WORK TO BE COMPLETED
Please print the lines below word for word, leaving out the pictures.

Data excerpts:
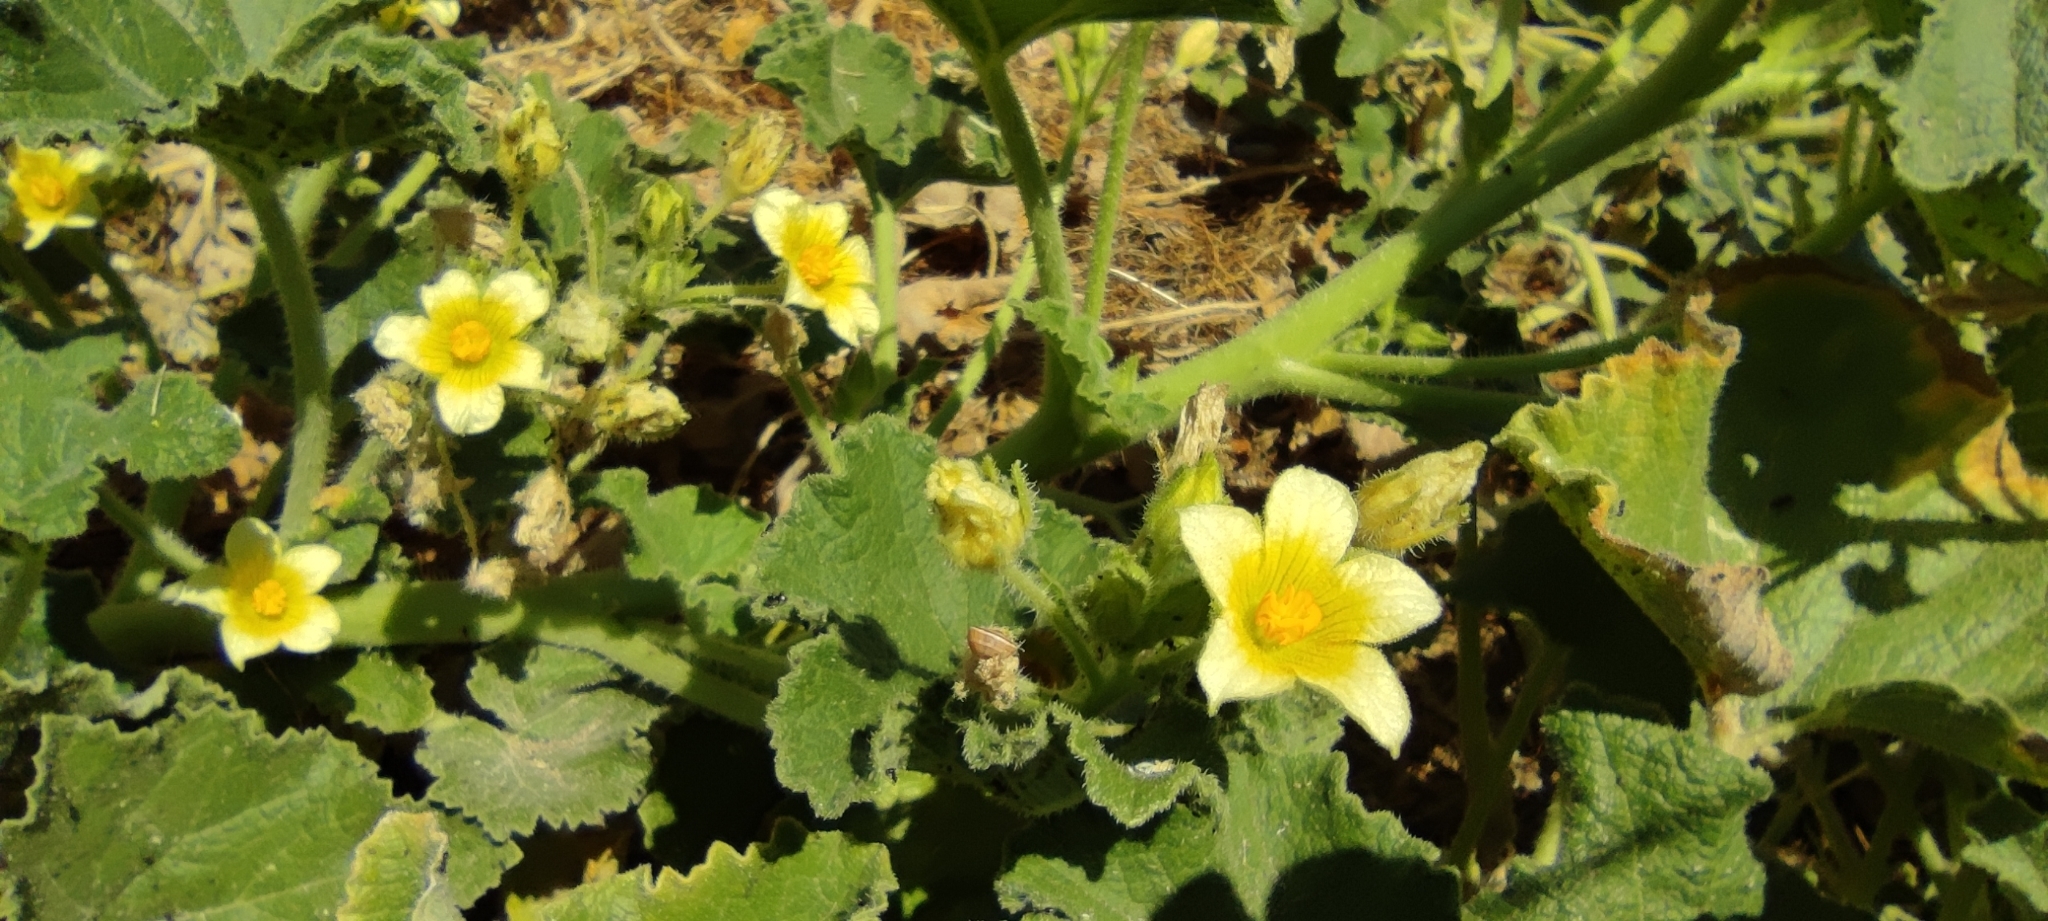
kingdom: Plantae
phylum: Tracheophyta
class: Magnoliopsida
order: Cucurbitales
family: Cucurbitaceae
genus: Ecballium
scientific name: Ecballium elaterium
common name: Squirting cucumber
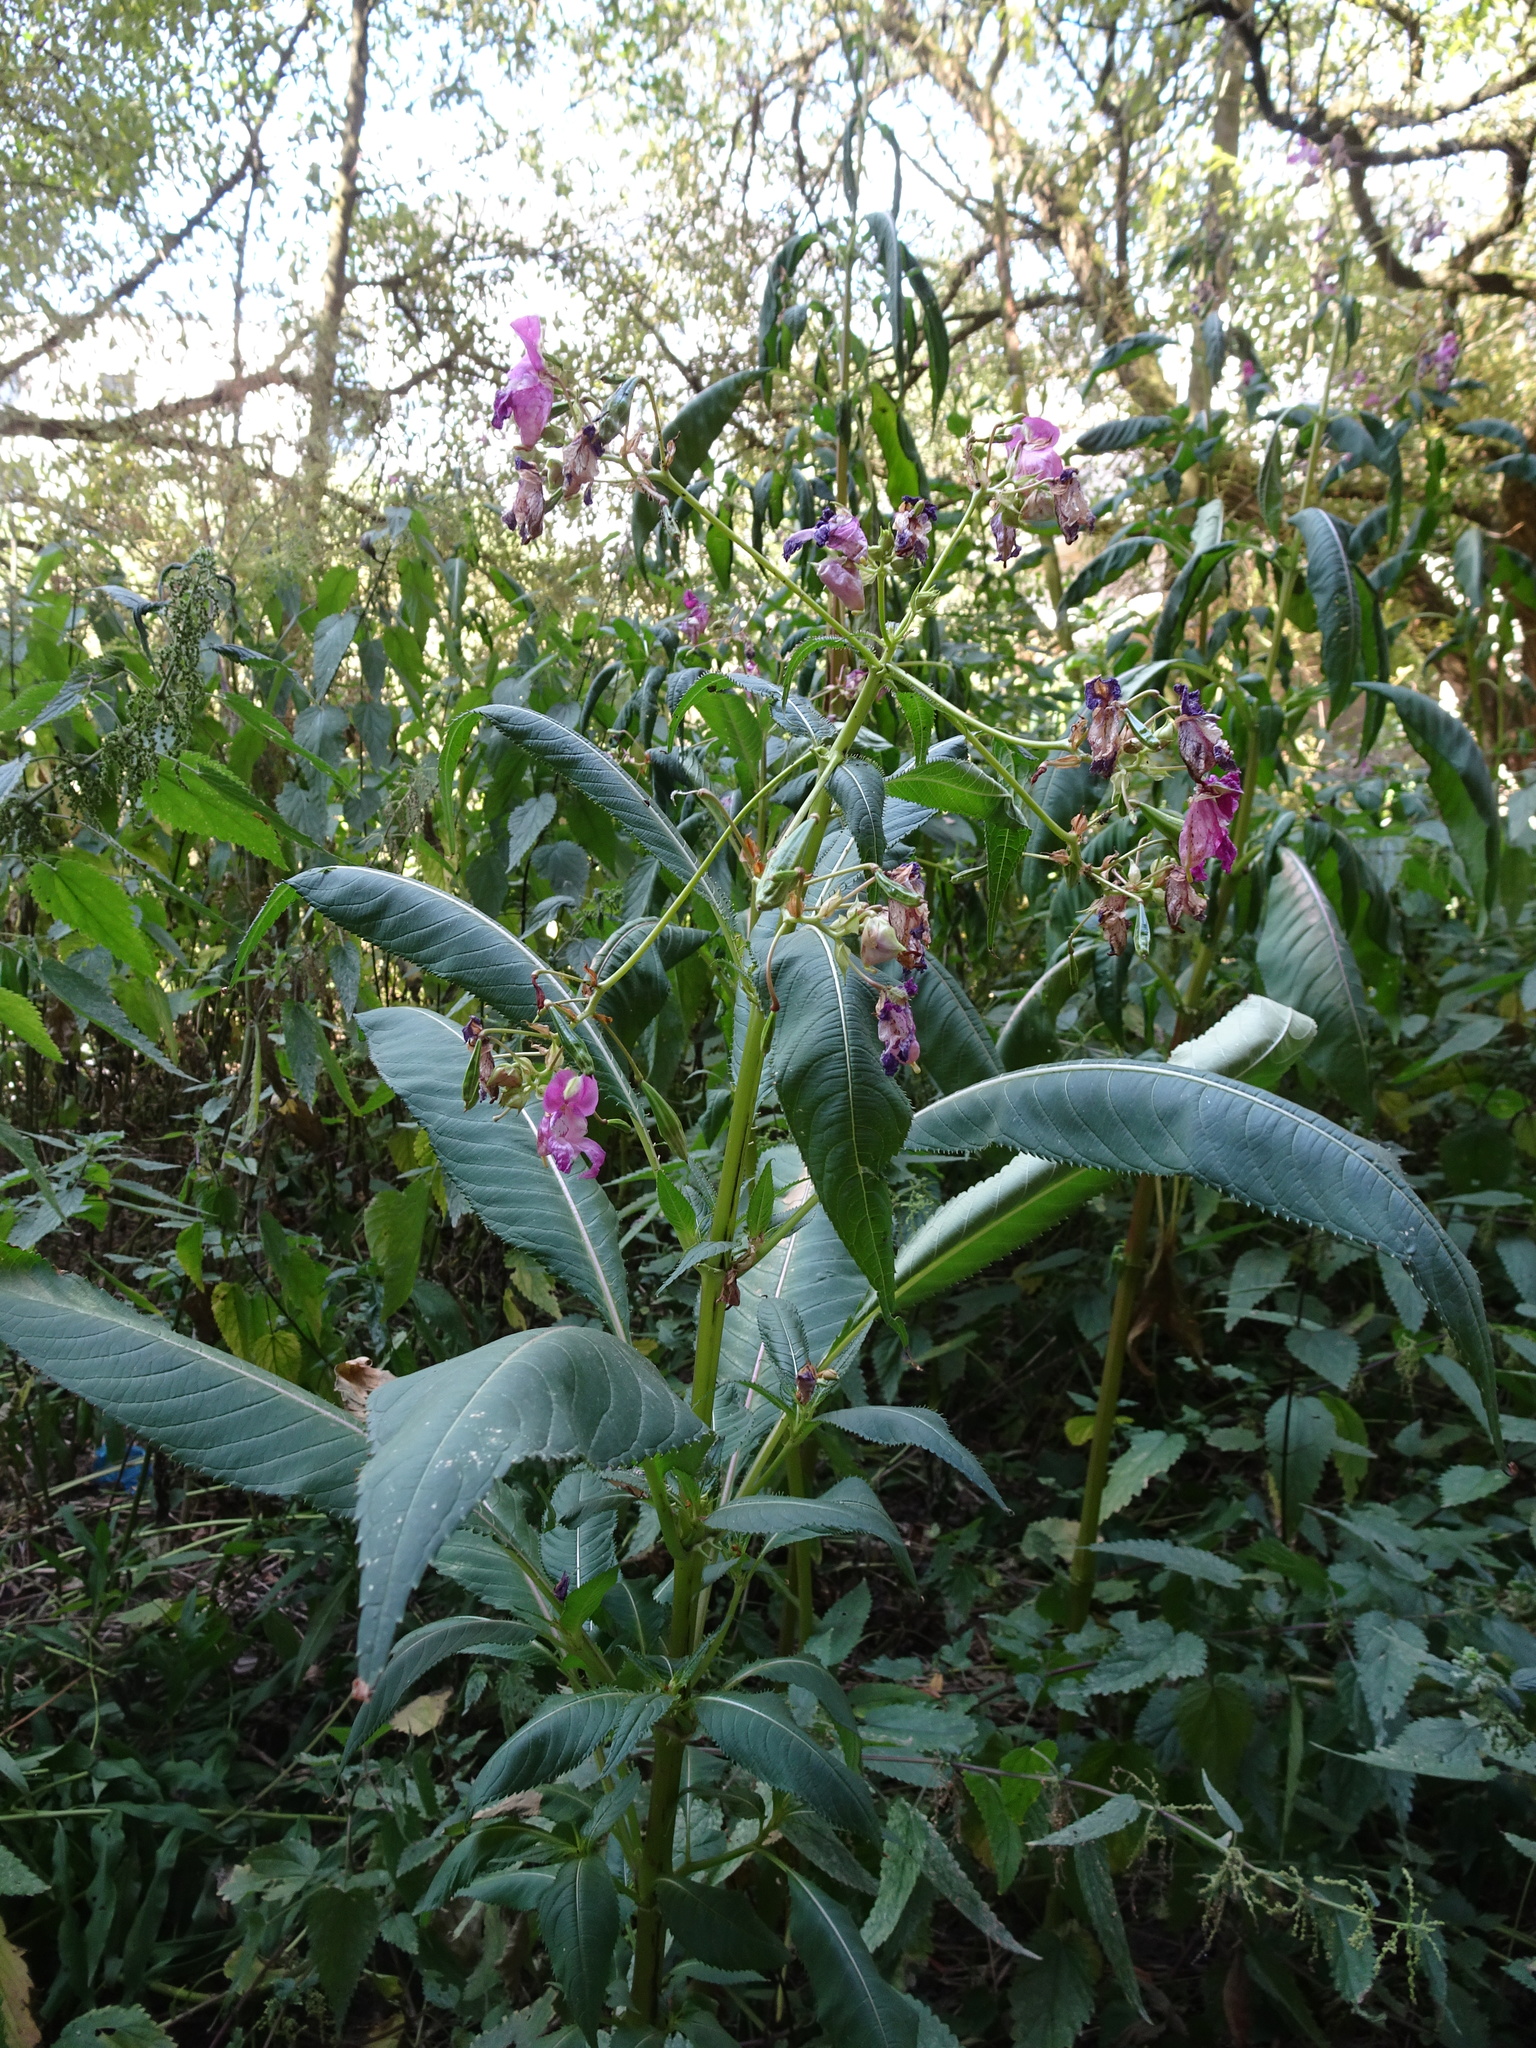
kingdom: Plantae
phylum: Tracheophyta
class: Magnoliopsida
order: Ericales
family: Balsaminaceae
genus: Impatiens
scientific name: Impatiens glandulifera
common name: Himalayan balsam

COMPLETED TASK
kingdom: Plantae
phylum: Tracheophyta
class: Magnoliopsida
order: Cucurbitales
family: Cucurbitaceae
genus: Ecballium
scientific name: Ecballium elaterium
common name: Squirting cucumber
kingdom: Plantae
phylum: Tracheophyta
class: Magnoliopsida
order: Ericales
family: Balsaminaceae
genus: Impatiens
scientific name: Impatiens glandulifera
common name: Himalayan balsam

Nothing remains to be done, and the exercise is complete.